Saved entries
============================================================

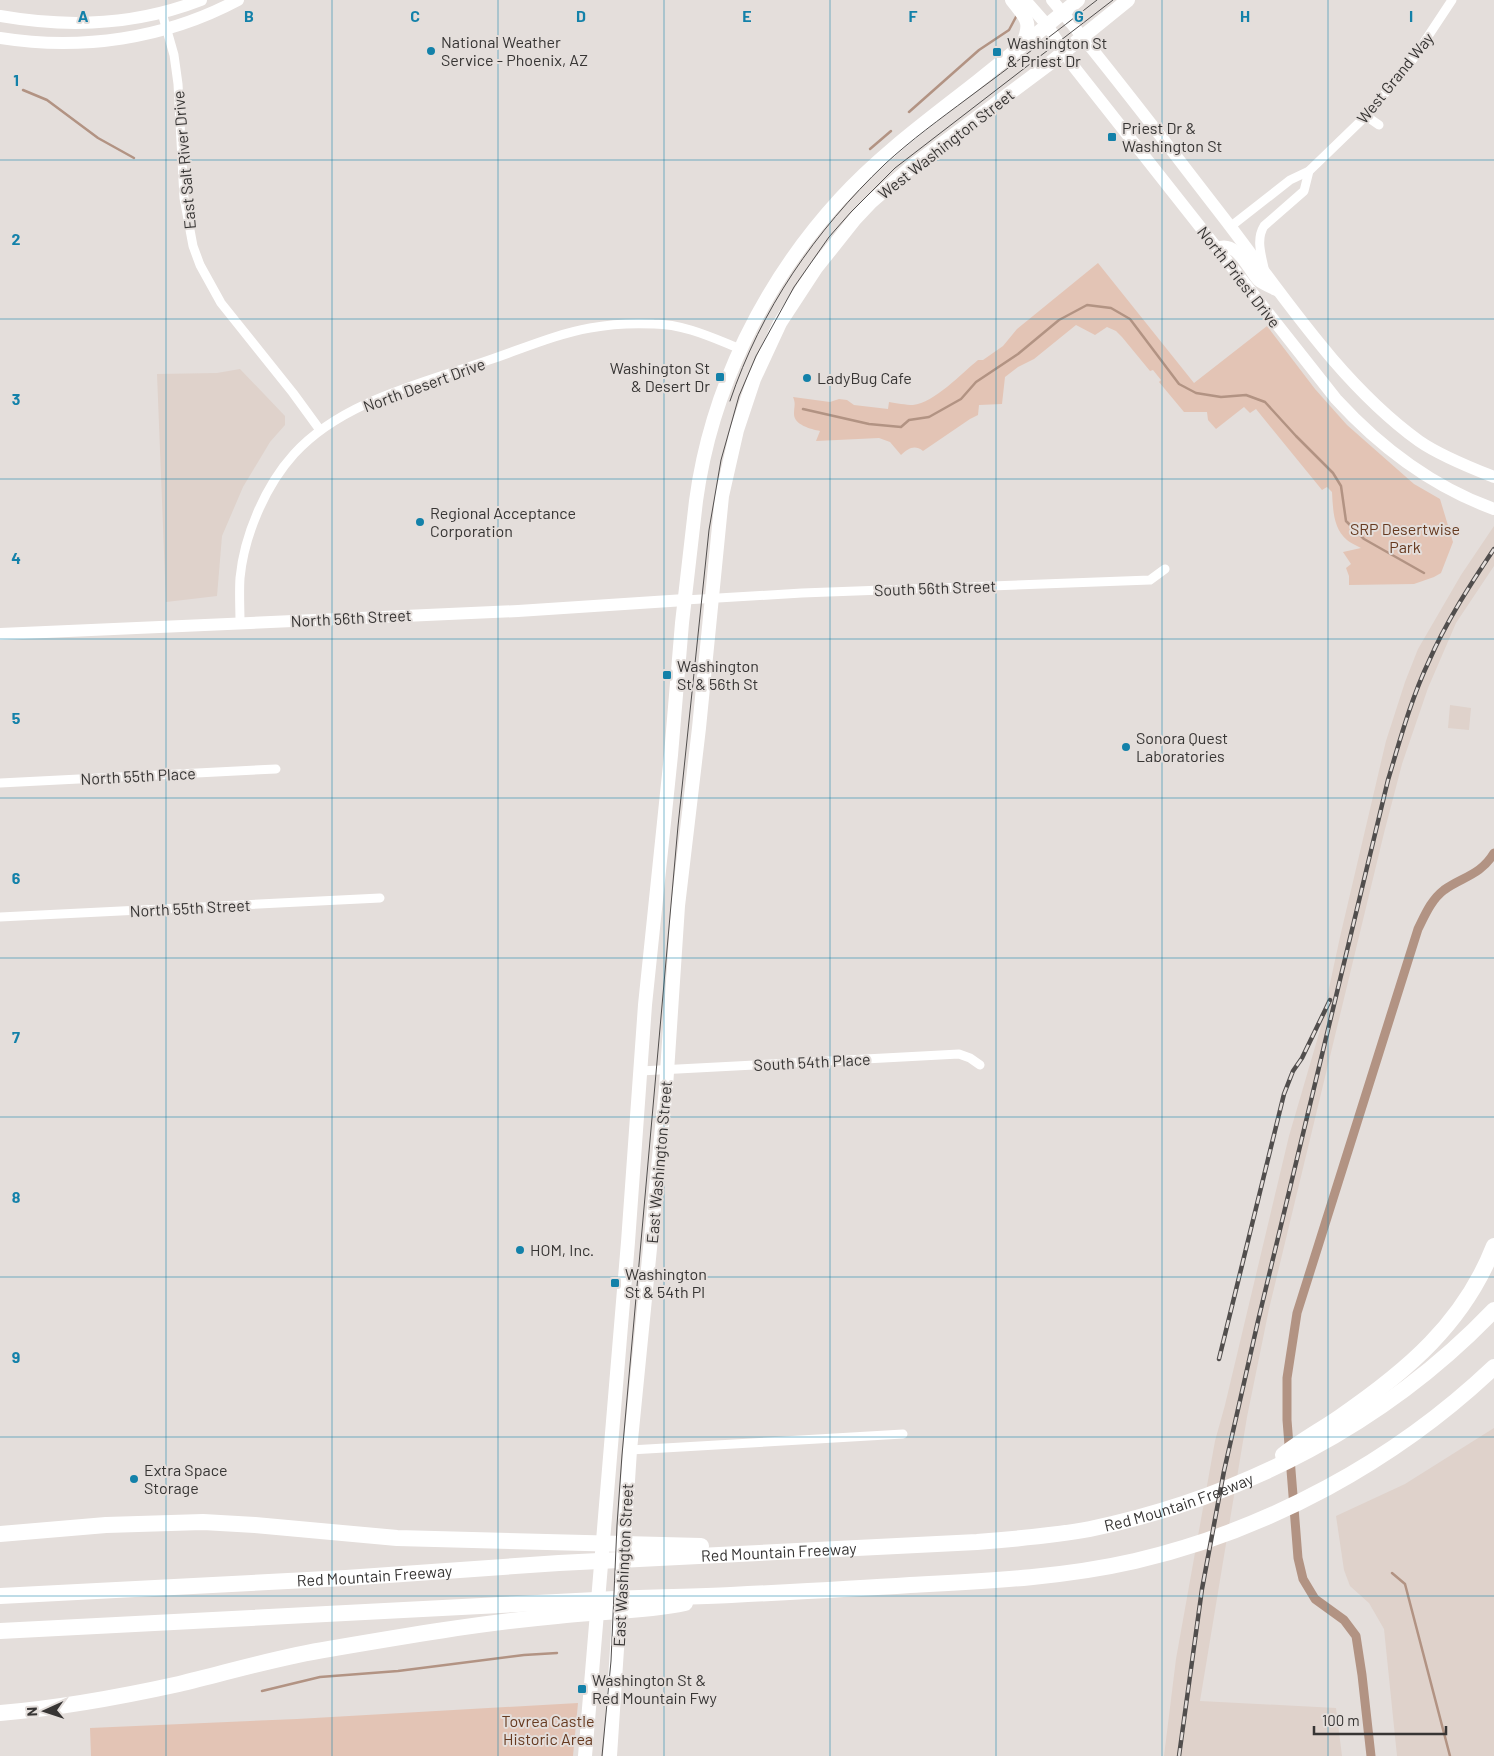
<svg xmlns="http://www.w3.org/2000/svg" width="1494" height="1756" viewBox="0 0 1494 1756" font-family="Barlow,sans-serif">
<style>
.built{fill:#dfd2cb}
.park{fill:#e3c4b5}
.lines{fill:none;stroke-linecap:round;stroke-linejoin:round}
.stream{stroke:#b29383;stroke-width:2.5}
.canal{stroke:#b29383;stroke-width:9}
.street{stroke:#fff;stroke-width:9}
.secondary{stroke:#fff;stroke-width:12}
.primary{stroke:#fff;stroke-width:14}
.highway{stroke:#fff;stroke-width:16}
.tram{stroke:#514e4d;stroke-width:1}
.rail-casing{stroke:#514e4d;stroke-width:4.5}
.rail{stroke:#e4dedb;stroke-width:2.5;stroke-dasharray:8;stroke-linecap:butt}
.grid{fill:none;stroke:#1381a9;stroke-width:1;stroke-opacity:0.55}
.poi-dot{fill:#1381a9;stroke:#e4dedb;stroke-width:2}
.labels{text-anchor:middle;stroke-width:4;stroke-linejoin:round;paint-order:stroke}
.poi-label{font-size:16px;fill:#373534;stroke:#e4dedb;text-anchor:start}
.street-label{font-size:16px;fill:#373534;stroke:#e4dedb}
.park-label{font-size:16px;fill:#663a20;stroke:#e4dedb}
.grid-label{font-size:16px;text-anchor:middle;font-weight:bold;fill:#1381a9;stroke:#e4dedb;stroke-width:4;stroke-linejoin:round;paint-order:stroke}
</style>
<rect width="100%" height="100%" fill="#e4dedb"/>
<g class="built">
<polygon points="240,369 285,416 285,425 270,442 243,487 222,536 217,596 166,602 157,374 217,373"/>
<polygon points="1494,526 1494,566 1456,623 1428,688 1402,764 1384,833 1269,1309 1247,1417 1200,1701 1336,1708 1342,1756 1164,1756 1176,1659 1215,1441 1225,1405 1289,1136 1320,1030 1340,937 1386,741 1405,682 1418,649 1461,575"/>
<polygon points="1450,705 1471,708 1469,730 1448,728"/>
<polygon points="1494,1428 1494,1756 1397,1756 1384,1629 1369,1603 1350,1586 1344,1570 1336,1516 1405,1484"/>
</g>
<g class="park">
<path d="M1098,263L1194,383L1267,326L1315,389L1347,425L1414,484L1440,499L1453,542L1441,573L1434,577L1414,584L1349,585V576L1346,568L1351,564L1343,552L1361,548C1356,545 1350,543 1347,540C1333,528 1333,509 1332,492L1327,487L1322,490L1256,409L1250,413L1244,407L1216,429L1208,420L1207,412H1184L1159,382L1161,380L1153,370L1150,371L1122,337L1116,331L1107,327L1095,335L1076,325L1034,359L1018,367L1005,377L1002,404L979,405L978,415L970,419L923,451C914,444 908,449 901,455L890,442L879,438L816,441L820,431C811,429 794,425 794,414C794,406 796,404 793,397L830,402L839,399L847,400L854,405L888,409L889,402C896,403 906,405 913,405C934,403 962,373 978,360H983L1003,346L1017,329Z"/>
<polygon points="578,1703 573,1756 91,1756 90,1728 297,1719"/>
</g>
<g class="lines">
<g class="stream">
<polyline points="23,90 47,100 98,138 134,158"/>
<polyline points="909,112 979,50 1009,30 1017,15"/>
<polyline points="870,149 891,131"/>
<polyline points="803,409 869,424 901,427 909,420 929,417 961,399 976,382 1018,354 1059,320 1087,305 1111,308 1130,319 1179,384 1196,393 1221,397 1246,395 1265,402 1296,436 1333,473 1341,486 1346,521 1364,539 1424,573"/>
<polyline points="1392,1573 1405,1584 1450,1756"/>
<polyline points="262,1691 320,1677 398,1671 524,1655 557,1653"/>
</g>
<path class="canal" d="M1371,1756L1362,1675L1356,1636L1344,1620L1315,1599L1303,1579L1298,1558L1287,1420V1378L1297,1313L1418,929C1425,915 1431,900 1444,890C1462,877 1481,875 1494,853"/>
<g class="street">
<polyline points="162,13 174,55 178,84 184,198 193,246 200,265 221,303 293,393 320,430"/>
<polyline points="1366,116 1379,125"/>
<polyline points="1230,227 1290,180 1309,171 1369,113 1413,59 1452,0"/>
<path d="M1264,268C1261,254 1256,239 1264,226L1304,191L1309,171"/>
<polyline points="685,600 802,593 1150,580 1165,569"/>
<path d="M240,623C240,608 239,593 240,578C244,536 265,486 294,454C342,401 423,383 489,360C522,349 556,334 590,328C611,324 633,323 654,324C684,324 713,338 741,349"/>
<polyline points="0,783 276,769"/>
<polyline points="0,917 380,898"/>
<polyline points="640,1071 959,1054 970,1058 980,1065"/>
<polyline points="630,1450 903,1434"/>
</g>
<g class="secondary">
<path d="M1025,0L1047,25L1074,67L1336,399C1380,447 1433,487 1494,509"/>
<path d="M1052,0C1114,74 1171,150 1230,226C1287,301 1342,385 1419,441C1439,455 1471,468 1494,477"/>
<path d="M0,16C68,28 137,25 201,0"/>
<path d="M0,38C81,51 165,39 238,0"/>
<path d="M1217,248C1237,240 1247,268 1258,280C1263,284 1270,287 1276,290"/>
<polyline points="0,634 518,611 685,600"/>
</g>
<g class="primary">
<path d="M1012,0C1026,18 1033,22 1022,45"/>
<path d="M585,1756L628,1242L645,1005L671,755L682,623L696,501C711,389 764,282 840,199C881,154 931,118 978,81C1012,54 1045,27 1078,0"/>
<polyline points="610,1756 630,1450 666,1087 678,906 699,728 722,496 737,430 754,379 780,323 816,268 855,219 871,202 915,164 1049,64 1128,0"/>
</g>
<g class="highway">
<path d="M1283,1455C1301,1441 1321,1430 1340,1417C1407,1371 1464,1323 1494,1246"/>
<polyline points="0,1534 106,1525 203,1522 255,1525 397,1538 701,1546"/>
<path id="s1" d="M0,1596L346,1578L559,1563L977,1542C1015,1539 1053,1536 1090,1529C1243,1497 1385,1424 1494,1310"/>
<path d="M0,1631C205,1620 410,1609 615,1599C654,1597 692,1597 731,1595C791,1592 851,1589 910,1585C986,1581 1061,1578 1135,1561C1268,1530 1395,1461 1494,1367"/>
<path d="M0,1713C60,1708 120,1697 179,1684C229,1672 278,1657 329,1649C405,1636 481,1623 557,1616C600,1611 643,1612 685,1603"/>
</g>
<g class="tram">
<path d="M730,401C761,309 815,231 885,164C911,140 940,119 968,98C1011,66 1055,33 1097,0"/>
<polyline points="602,1756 611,1661 617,1525 622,1455 678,826 709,530 721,460 739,396 756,356 794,287 829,237 851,212 895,168 1113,0"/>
</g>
<defs>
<g id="rail">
<polyline points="1219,1359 1284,1094 1293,1071 1302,1058 1330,1000"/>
<path d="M1179,1756L1202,1589L1224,1471L1258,1321L1388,780C1400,740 1411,699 1429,661C1446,622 1470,585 1494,549"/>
</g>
</defs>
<use href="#rail" class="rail-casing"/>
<use href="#rail" class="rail"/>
</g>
<path class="grid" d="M166,0V1756M332,0V1756M498,0V1756M664,0V1756M830,0V1756M996,0V1756M1162,0V1756M1328,0V1756M0,160H1494M0,319H1494M0,479H1494M0,639H1494M0,798H1494M0,958H1494M0,1117H1494M0,1277H1494M0,1437H1494M0,1596H1494"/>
<g class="poi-dot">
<circle cx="431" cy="51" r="5"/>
<rect x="992" y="47" width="10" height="10" rx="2.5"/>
<rect x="1107" y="132" width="10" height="10" rx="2.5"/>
<rect x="715" y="372" width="10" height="10" rx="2.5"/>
<circle cx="807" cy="378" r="5"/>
<circle cx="420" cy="522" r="5"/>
<rect x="662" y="670" width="10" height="10" rx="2.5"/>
<circle cx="1126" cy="747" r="5"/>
<circle cx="520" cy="1250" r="5"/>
<rect x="610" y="1278" width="10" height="10" rx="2.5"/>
<circle cx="134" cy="1479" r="5"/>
<rect x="577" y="1684" width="10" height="10" rx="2.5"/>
</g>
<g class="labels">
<g class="poi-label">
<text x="441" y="48">National Weather<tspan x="441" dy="18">Service - Phoenix, AZ</tspan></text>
<text x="1007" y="49">Washington St<tspan x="1007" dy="18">&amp; Priest Dr</tspan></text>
<text x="1122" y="134">Priest Dr &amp;<tspan x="1122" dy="18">Washington St</tspan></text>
<text x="710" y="374" text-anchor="end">Washington St<tspan x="710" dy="18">&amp; Desert Dr</tspan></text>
<text x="817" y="384">LadyBug Cafe</text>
<text x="430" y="519">Regional Acceptance<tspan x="430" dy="18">Corporation</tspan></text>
<text x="677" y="672">Washington<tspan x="677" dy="18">St &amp; 56th St</tspan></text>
<text x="1136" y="744">Sonora Quest<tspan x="1136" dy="18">Laboratories</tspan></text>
<text x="530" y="1256">HOM, Inc.</text>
<text x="625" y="1280">Washington<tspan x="625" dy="18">St &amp; 54th Pl</tspan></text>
<text x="144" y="1476">Extra Space<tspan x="144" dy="18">Storage</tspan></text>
<text x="592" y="1686">Washington St &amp;<tspan x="592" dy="18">Red Mountain Fwy</tspan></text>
</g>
<g class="street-label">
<text transform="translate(1395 78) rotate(-51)" y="6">West Grand Way</text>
<text transform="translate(946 144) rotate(-38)" y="6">West Washington Street</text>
<text transform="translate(184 160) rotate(-95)" y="6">East Salt River Drive</text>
<text transform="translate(1239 277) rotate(52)" y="6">North Priest Drive</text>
<text transform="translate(424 385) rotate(-20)" y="6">North Desert Drive</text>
<text transform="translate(935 588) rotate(-2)" y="6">South 56th Street</text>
<text transform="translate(351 618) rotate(-3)" y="6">North 56th Street</text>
<text transform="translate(138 776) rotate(-3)" y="6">North 55th Place</text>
<text transform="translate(190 908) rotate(-3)" y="6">North 55th Street</text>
<text transform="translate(812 1062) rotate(-3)" y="6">South 54th Place</text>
<text transform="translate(659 1162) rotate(-85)" y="6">East Washington Street</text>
<text dy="6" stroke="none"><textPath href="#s1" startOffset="1185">Red Mountain Freeway</textPath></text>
<text dy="6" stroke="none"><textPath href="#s1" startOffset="780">Red Mountain Freeway</textPath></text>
<text transform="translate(623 1565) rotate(-87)" y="6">East Washington Street</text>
<text dy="6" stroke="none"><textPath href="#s1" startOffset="375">Red Mountain Freeway</textPath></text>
</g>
<g class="park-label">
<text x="1405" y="535">SRP Desertwise<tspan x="1405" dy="18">Park</tspan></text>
<text x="548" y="1727">Tovrea Castle<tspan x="548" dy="18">Historic Area</tspan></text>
</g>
</g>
<g class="grid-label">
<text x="83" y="22">A</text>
<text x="249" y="22">B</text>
<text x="415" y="22">C</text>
<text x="581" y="22">D</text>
<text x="747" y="22">E</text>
<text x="913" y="22">F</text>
<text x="1079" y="22">G</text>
<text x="1245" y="22">H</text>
<text x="1411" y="22">I</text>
<text x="16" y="86">1</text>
<text x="16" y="245">2</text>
<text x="16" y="405">3</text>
<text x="16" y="564">4</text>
<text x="16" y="724">5</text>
<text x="16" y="884">6</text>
<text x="16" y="1043">7</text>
<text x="16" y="1203">8</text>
<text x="16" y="1363">9</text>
</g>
<g transform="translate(45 1711) rotate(267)" stroke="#e4dedb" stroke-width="4" paint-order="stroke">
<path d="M0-4L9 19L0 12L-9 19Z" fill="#373534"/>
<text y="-8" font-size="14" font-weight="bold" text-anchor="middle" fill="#373534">N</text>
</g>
<path d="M1314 1726v8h132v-8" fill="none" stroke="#373534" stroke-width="2.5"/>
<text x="1322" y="1726" font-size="15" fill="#373534" stroke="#e4dedb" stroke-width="4" paint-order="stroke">100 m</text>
</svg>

============================================================

_To do_: Return every line of the records in which the word "lines" is found.

_Answer to the exercise_:
.lines{fill:none;stroke-linecap:round;stroke-linejoin:round}
<g class="lines">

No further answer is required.